Марина Борисовна так и села.
— Попрощаться? Вы куда-нибудь уезжаете?
— Да, в Магадан.
— Толя, это так неожиданно. Я ничего не могу понять. Объясните, что случилось?
— Ничего особенного. Просто я остро нуждаюсь в деньгах. А там я буду много получать и довольно скоро смогу оплатить квартиру.
— Какую квартиру?!
— Да, вы же еще не знаете. В самом деле, я долго с вами не виделся. Дело в том, что я развелся со своей женой и записался на кооперативную квартиру.

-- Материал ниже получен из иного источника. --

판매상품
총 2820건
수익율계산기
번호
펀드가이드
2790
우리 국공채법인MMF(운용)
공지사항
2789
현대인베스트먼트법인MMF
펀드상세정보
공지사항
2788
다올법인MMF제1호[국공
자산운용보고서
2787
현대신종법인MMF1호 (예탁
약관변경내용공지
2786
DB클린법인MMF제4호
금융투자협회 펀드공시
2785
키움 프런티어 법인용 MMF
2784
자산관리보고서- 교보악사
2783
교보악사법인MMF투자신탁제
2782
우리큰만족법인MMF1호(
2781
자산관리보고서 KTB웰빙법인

— Развелись с Зоей? Не может быть! Какая нелепость!
— Нелепость, но факт.
— Неужели... неужели женитесь на своей Вале?
— Нет, — сухо ответил Гарусов. — С Валей я расстался уже давно.
— Тогда, простите меня... зачем квартира? Зачем развод?
— Если бы я не развелся, мне не удалось бы вступить в кооператив. Эту квартиру я покупаю не для себя, а для одного человека, которому очень трудно живется.
— Опять человека? — взвизгнула Марина Борисовна.
— Да, — сухо подтвердил Гарусов. — Год назад я встретил одного человека, которому нужно помочь.
— Женщину?!
— Да.
— И опять полюбили? Какой же вы...
— Нет, на этот раз не полюбил. Я слишком разочаровался в любви, чтобы полюбить вторично. Мне просто хочется помочь человеку. Я ничего не жду для себя, думаю только о ней.
— Она... замужем?
— В том-то и дело, что да. Ей очень плохо живется с мужем, единственный выход — квартира. Распишемся, а как только она въедет и получит прописку, разведемся. Квартира останется ей.
Марина Борисовна плакала.
— Толя, я вас не понимаю! Я вас не понимаю!
Гарусов смотрел на нее, как взрослый — на ребенка в глупых слезах.
— Не огорчайтесь, Марина Борисовна. Я этого не стою.